Thank you for writing this.
Pity that we have become so hyper-sensationalized that we don’t stop and think.
Pity that we feel so entitled in our need of a ‘good story’, which today means in many cases protagonists surviving systemic abuse at the hands of mostly men, regardless of any level of veracity, that as my good friend Laurie Payne once wrote, “Men and women…two islands moving further and further apart.”
The irony of course is that only the ‘good story’ leads in the mainstream media. Abuse has become a ‘red badge of courage’ which sells, and so in order to increase profits, one must ‘exaggerate during the editing process.’
There is very little follow up…if there is, and glaring errors are found, it ends up looking like it does in the newspaper: a small print apology, tucked in the corner on page 30.
And such ‘fluff’ de-legitimizes the very real suffering of those who have been subjected to abuse.
William Stewart is doing the right thing.

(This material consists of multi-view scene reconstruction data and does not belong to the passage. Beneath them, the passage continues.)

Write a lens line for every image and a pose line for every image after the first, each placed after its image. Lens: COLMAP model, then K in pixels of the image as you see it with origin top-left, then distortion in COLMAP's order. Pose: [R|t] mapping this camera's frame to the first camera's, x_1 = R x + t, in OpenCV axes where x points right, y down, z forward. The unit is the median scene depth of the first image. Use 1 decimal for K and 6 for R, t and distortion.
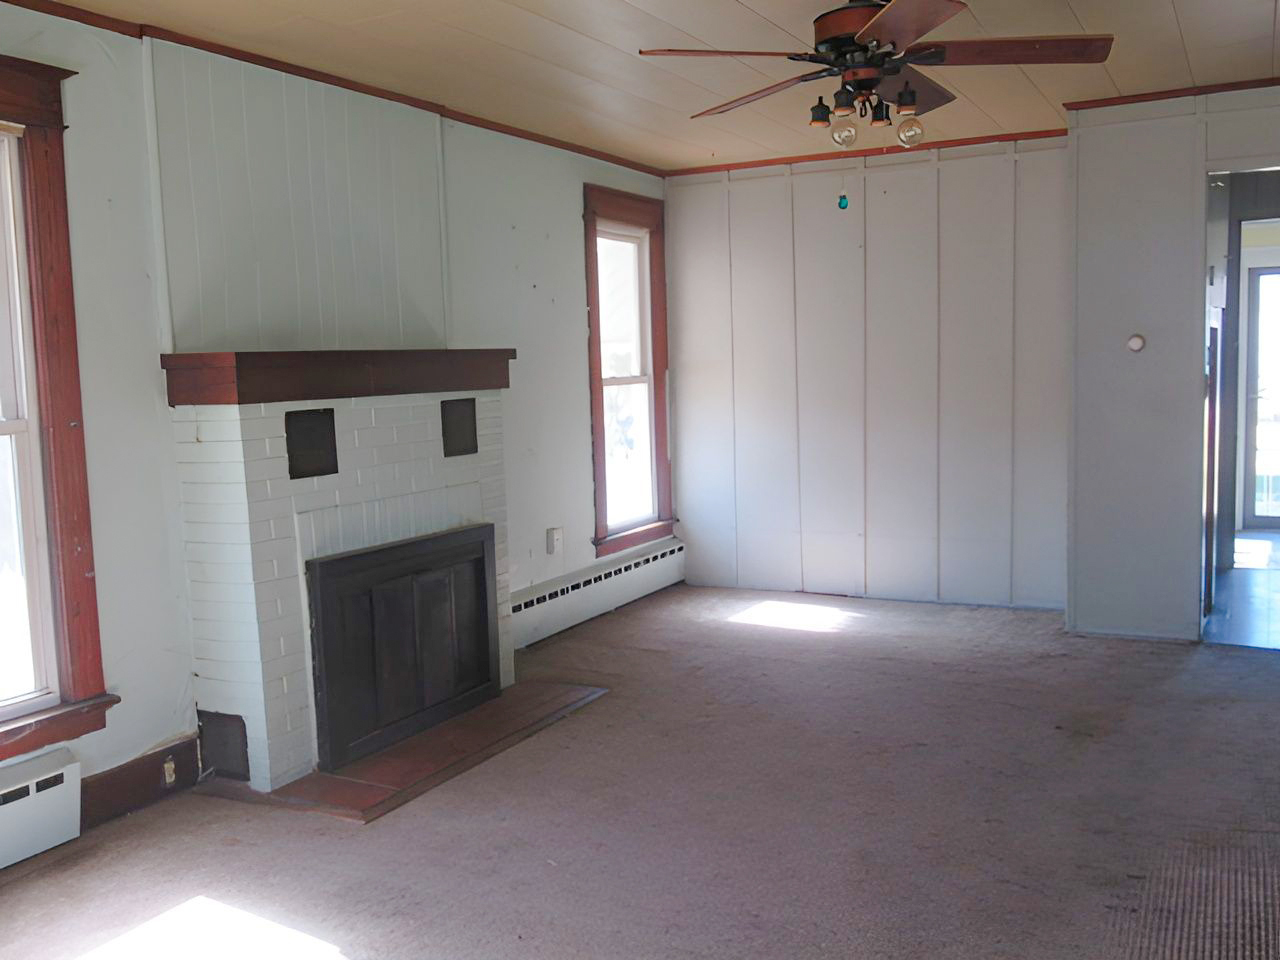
lens RADIAL K [[1189.7, 0, 640.0], [0, 1189.7, 480.0], [0, 0, 1]] dist [-0.019226, -0.005507]
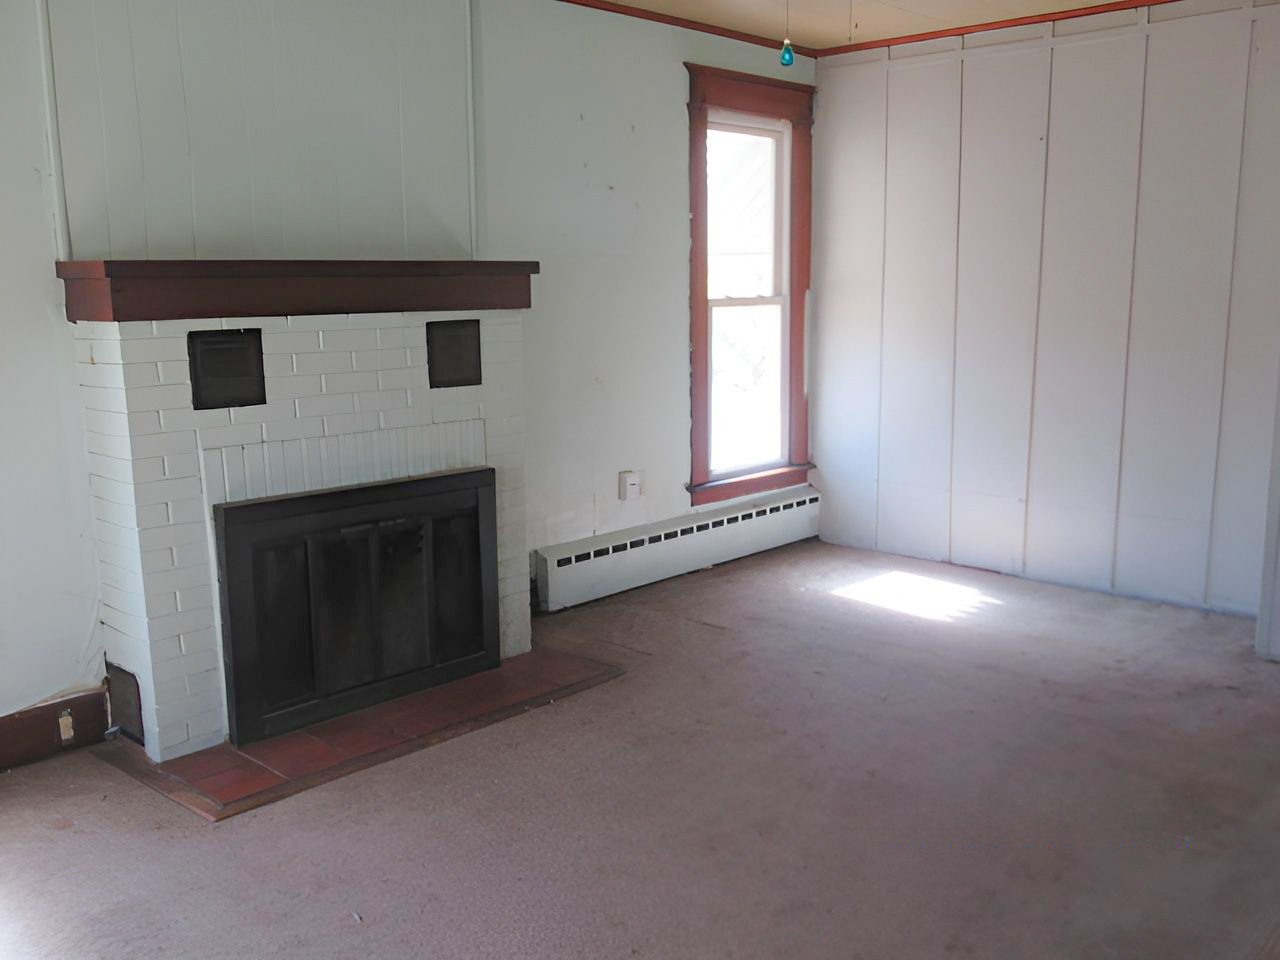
lens RADIAL K [[1197.6, 0, 640.0], [0, 1197.6, 480.0], [0, 0, 1]] dist [-0.009125, 0.000340]
pose [[0.963566, 0.066698, -0.259023, 0.178622], [-0.047597, 0.995711, 0.079334, -0.024922], [0.263204, -0.064115, 0.962608, 0.177561]]
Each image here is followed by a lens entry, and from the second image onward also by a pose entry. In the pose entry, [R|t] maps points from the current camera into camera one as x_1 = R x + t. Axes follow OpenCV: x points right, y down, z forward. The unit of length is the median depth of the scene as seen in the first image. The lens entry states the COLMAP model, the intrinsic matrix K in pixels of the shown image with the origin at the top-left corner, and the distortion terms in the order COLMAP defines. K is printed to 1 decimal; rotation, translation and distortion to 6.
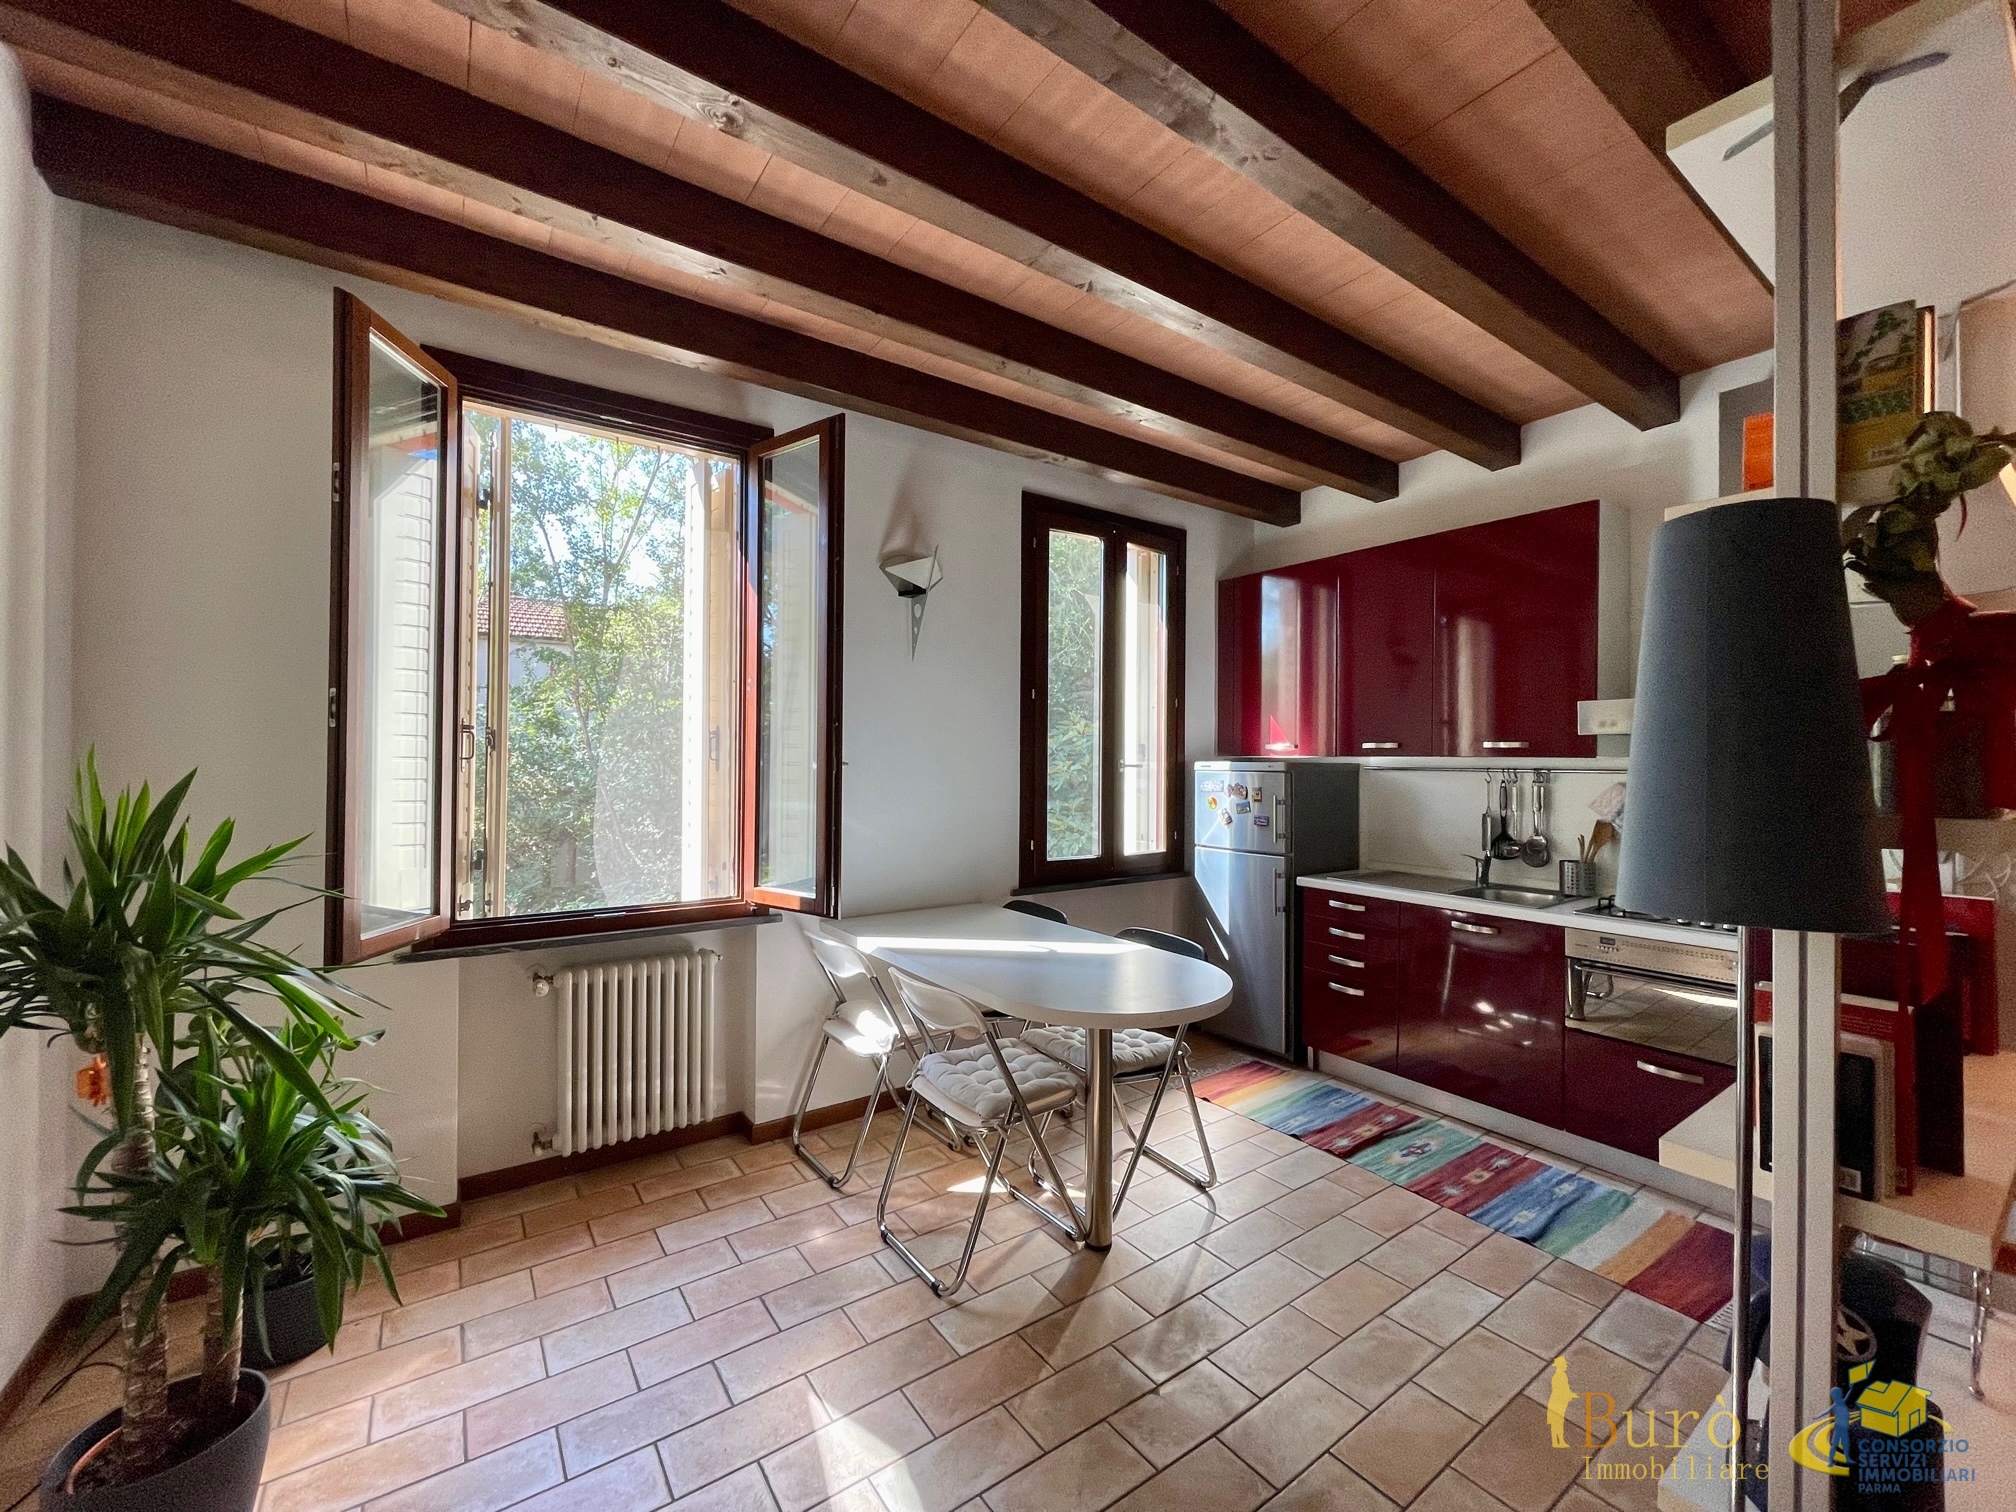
lens RADIAL K [[811.3, 0, 1000.8], [0, 811.3, 753.0], [0, 0, 1]] dist [-0.001345, -0.000003]
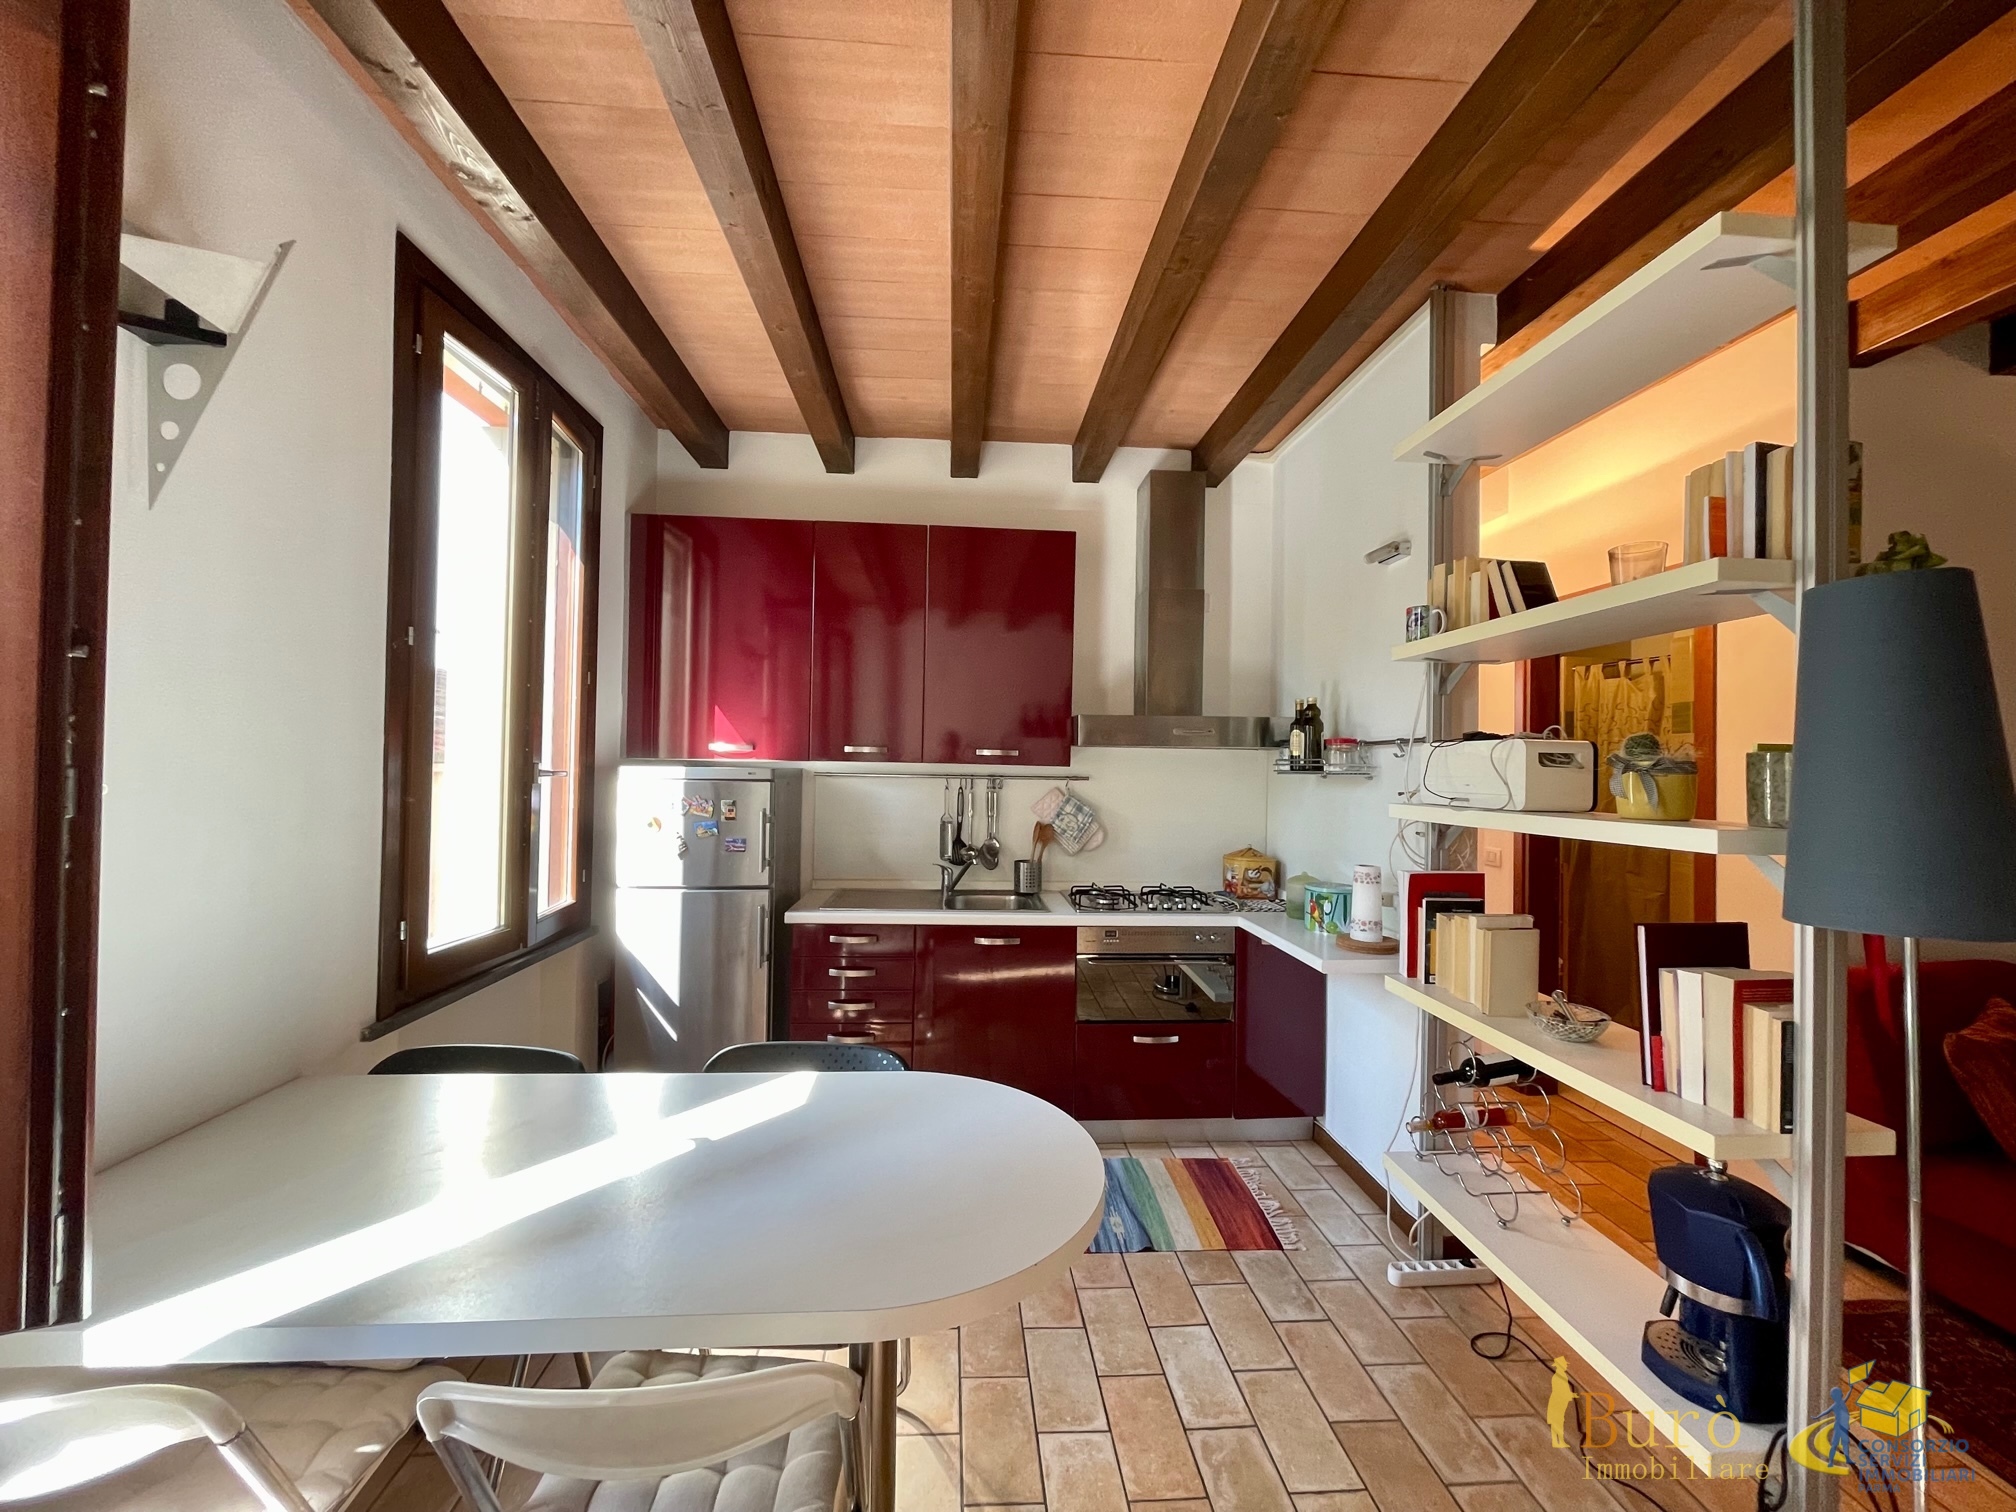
lens RADIAL K [[811.3, 0, 1000.8], [0, 811.3, 753.0], [0, 0, 1]] dist [-0.001345, -0.000003]
pose [[0.521080, 0.016124, 0.853355, -0.216625], [-0.017427, 0.999814, -0.008250, -0.000907], [-0.853330, -0.010573, 0.521264, 0.440339]]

Perhaps others who wish to pad their victimhood resume will think twice before publishing.
Pity that our attention spans have become so limited that hardly any are willing to state the obvious: when does a protagonist become an antagonist?
And by not checking up on sources, by not asking hard questions of ‘victims’, and by not listening to the other, let alone legal, sides of the story, we become a culture of enablers with no need for accountability.
Have we become ‘accesories to the act’ in terms of libel and slander or even worse, have we become the 21st Century equivalent of a lynch mob, wherein all a victim has to do is signal a sin and the digital cry goes out, “Hang ’em high…but first, give me all the grisly details — real or imagined.”
And who wants to live on such an island, or read about or view its tribulations, wherein a human being’s gender only makes their attempts to clear themselves worthy of condemnations and hyper-generalizations?
I mourn the loss of respect this means.
All of which also means that most of us feel so entitled to judge others that we don’t have to listen, let alone think… and so we become the antagonists.
It’s like we’re all in some carnival of the damned wherein the Ringmaster intones, “Who cares about ‘the facts’ and the collateral damage…it’s on with the next story!”
Life therefore in this case is indeed a circus, and in terms of how we treat each other, we the patrons are the paying clowns.